(begin)
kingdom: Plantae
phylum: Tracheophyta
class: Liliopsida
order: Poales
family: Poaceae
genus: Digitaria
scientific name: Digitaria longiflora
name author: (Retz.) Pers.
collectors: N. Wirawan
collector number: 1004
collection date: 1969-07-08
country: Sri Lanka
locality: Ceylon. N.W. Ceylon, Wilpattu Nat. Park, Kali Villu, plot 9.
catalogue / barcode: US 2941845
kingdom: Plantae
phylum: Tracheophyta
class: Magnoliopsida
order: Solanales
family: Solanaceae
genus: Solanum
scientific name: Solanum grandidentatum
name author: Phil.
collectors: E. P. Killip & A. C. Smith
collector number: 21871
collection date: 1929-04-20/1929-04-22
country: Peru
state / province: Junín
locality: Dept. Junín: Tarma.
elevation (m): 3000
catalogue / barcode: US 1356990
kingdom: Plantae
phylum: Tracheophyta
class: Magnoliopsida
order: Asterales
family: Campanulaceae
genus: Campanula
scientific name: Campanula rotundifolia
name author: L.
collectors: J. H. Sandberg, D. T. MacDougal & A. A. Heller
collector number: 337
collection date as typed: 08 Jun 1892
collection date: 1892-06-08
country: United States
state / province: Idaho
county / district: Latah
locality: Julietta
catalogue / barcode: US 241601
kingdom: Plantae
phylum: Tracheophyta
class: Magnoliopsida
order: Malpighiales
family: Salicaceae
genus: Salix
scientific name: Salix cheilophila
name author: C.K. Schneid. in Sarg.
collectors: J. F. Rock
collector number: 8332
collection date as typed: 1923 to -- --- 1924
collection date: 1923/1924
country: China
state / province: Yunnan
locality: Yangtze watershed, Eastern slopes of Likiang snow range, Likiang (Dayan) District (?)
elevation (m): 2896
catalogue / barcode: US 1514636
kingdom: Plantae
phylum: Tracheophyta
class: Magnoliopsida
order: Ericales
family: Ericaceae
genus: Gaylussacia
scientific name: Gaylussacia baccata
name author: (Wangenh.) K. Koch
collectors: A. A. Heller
(end)
__WHAT YOU SHOULD DO__:
Identify each line above that contains the string "family", and copy every such line in full.

__RESPONSE__:
family: Poaceae
family: Solanaceae
family: Campanulaceae
family: Salicaceae
family: Ericaceae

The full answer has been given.